The summer after her first year at Wagner, she had the opportunity to serve as a fellow for FINCA International, working on a team doing research for a microfinance institution. While conducting interviews in the rural villages in Cambodia, she met a widowed father who was taking care of his seven children alone. At the end of their visit, he offered his youngest daughter, a girl of maybe six or seven years old, to Diana’s male colleague.
Reflecting on this experience, Diana said:
“This moment really opened my eyes to the realities of modern slavery. I realized that human trafficking is not just a crime perpetrated by evil people and criminal networks, but that the supply side of human trafficking is fueled by desperation and poverty. This experience shook me: how many children are sold on a daily basis simply because their parents couldn’t afford to put food on the table? How many parents end up enslaved simply because they are trying to provide for their families?”

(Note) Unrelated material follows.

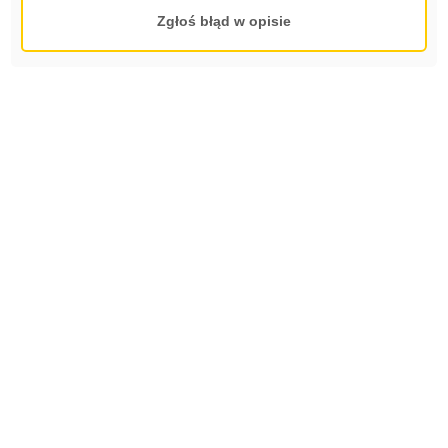
Zgłoś błąd w opisie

While these questions still keep Diana up at night, she now knows that Nomi Network’s approach--ending slavery through economic freedom--is a critical solution to the problem. Her motivation comes from “the power of the network”--the knowledge of how great an impact her organization can have as they continue to mobilize donors and advocates to walk alongside the women and girls Nomi Network serves. Diana is working towards a legacy that fulfills Nomi Network’s vision of a world without slavery, where every woman and girl can know their full potential and inherent value. When asked what advice she would give to Wagner students aiming to make a similar change in the world, she reflected:
“My encouragement would be to persevere--fighting for social change is a marathon, and there will be days where you want to quit. Find the network and community that will help sustain you and keep you accountable, that will advocate for you and push you forward when you feel like stopping. Any incremental change we make is progress, and I truly believe that Wagner graduates are collectively changing the world.”